Reverend James Brogden shoots a policeman

The following account is courtesy of the Brogden family website. See 'Brogden characters/an unpopular vicar'

An earlier extraordinary episode in the troubled life of the Reverend James Brogden had occured when he was a curate in Childwickbury. This story is reported in "Hertfordshire Murders" by Nicholas Connell and Ruth Stratton (published by Sutton Publishing in 2003). James Brogden shot a policeman, PC Cornelias Wintle. The policeman survived and the Reverend gentleman was acquitted of murder.
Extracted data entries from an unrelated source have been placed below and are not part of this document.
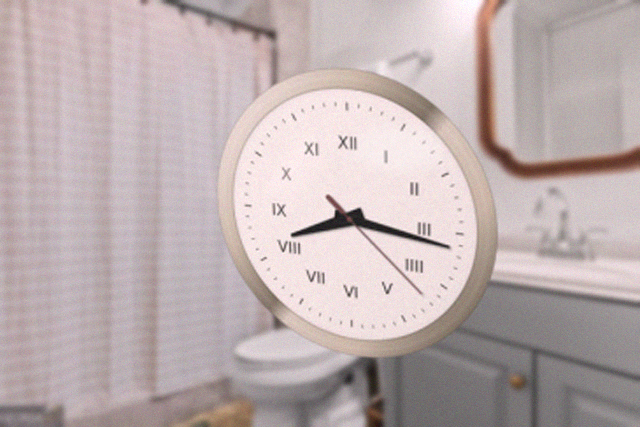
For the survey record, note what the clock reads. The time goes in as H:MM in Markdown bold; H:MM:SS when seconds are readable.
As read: **8:16:22**
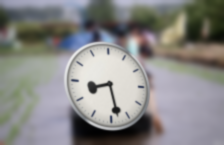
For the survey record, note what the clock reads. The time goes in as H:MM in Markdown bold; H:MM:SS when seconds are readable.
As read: **8:28**
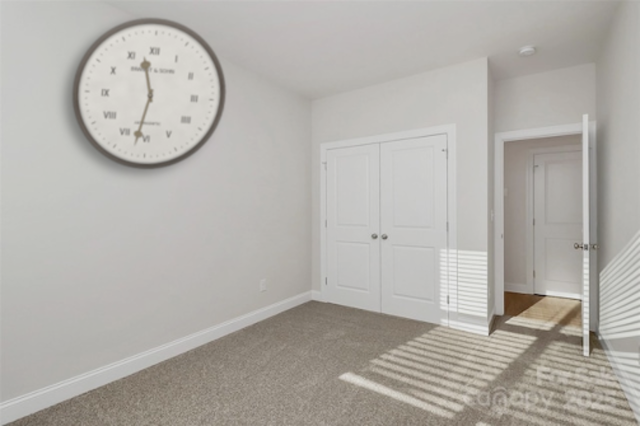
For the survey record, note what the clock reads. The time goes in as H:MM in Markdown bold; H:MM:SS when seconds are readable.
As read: **11:32**
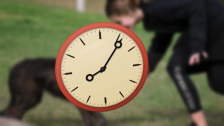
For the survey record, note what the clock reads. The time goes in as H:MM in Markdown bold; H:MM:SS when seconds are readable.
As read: **8:06**
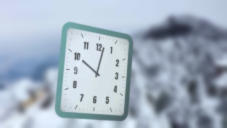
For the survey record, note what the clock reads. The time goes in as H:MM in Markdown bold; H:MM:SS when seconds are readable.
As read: **10:02**
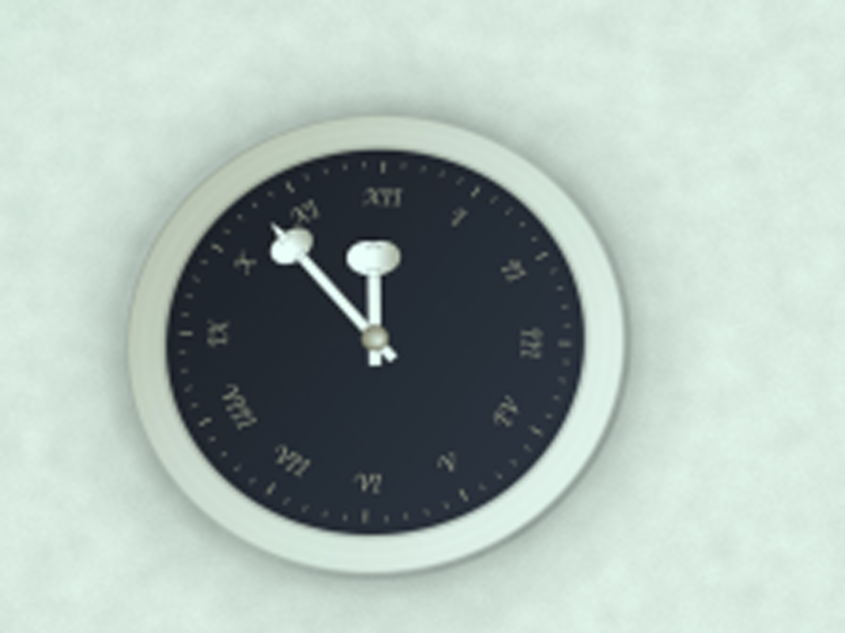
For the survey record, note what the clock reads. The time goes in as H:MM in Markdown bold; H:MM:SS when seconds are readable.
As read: **11:53**
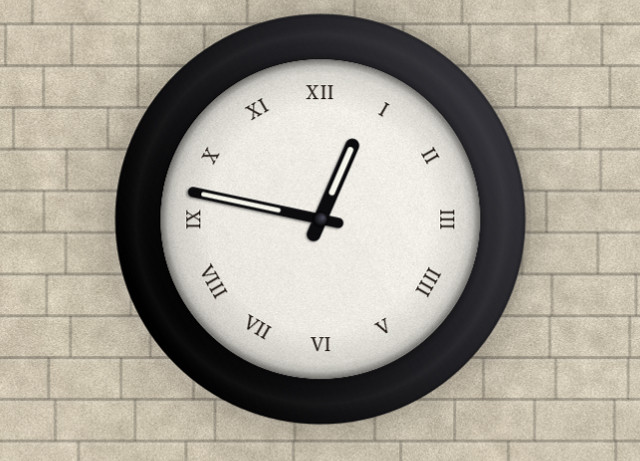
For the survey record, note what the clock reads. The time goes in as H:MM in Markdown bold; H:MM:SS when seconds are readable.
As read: **12:47**
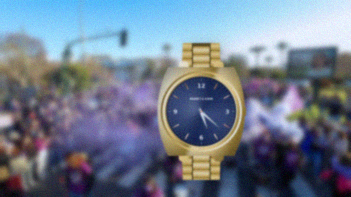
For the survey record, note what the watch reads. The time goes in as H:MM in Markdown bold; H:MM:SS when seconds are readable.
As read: **5:22**
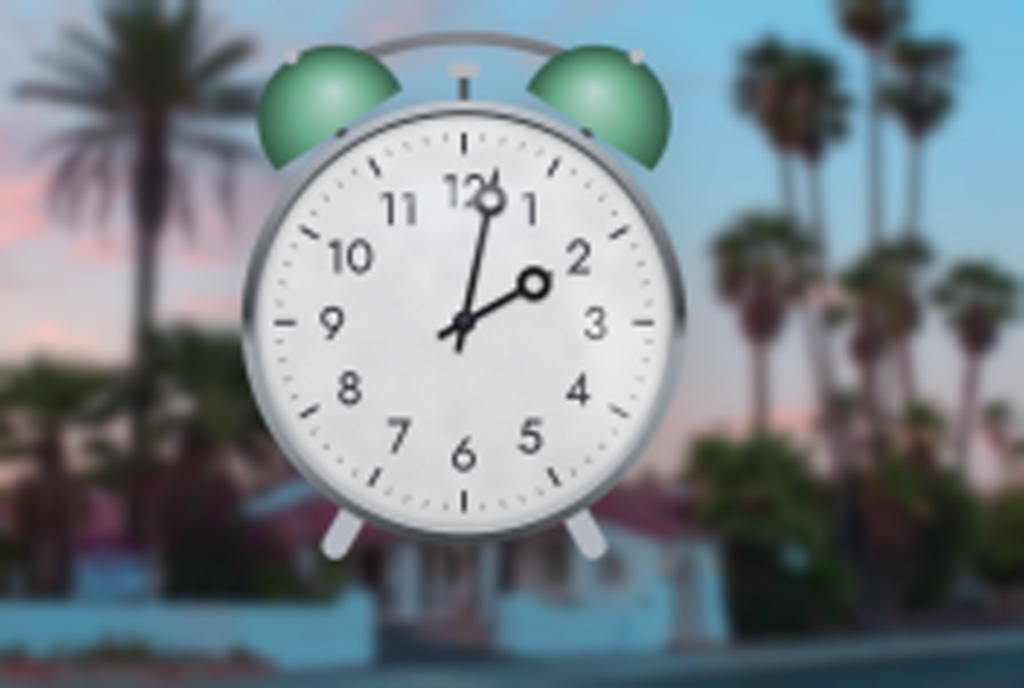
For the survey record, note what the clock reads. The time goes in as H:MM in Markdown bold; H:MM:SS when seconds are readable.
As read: **2:02**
It seems that PC Wintle heard gunfire coming from Mr Brogden's house at 1.20 am on New Year's Day, 1844. PC Wintle bravely went to investigate (today it would require an armed response unit, body armour and a helicopter), only to be shot himself. Why James Brogden was firing his shotgun at 1.20 in the morning is not revealed in the book (nor why he had a shotgun) but, in court, he claimed that he thought PC Wintle was a potential burglar. He said he called out to the person to identify himself but receiving no reply, fired the shotgun. Finding that he had shot a policemen rather than a burglar, James Brogden sent a servant to St Albans to fetch a doctor who sent PC Wintle to hospital, where he made a good recovery. At the trial, Mr Justice Alderson said, "It was a very foolish and very rash act, Mr Brogden, and I hope you will not do such a thing again. I entirely acquit you, in my belief, of any intention of firing to injure any one." This seems a very generous interpretation of the event when James Brogden was intending to shoot a burglar!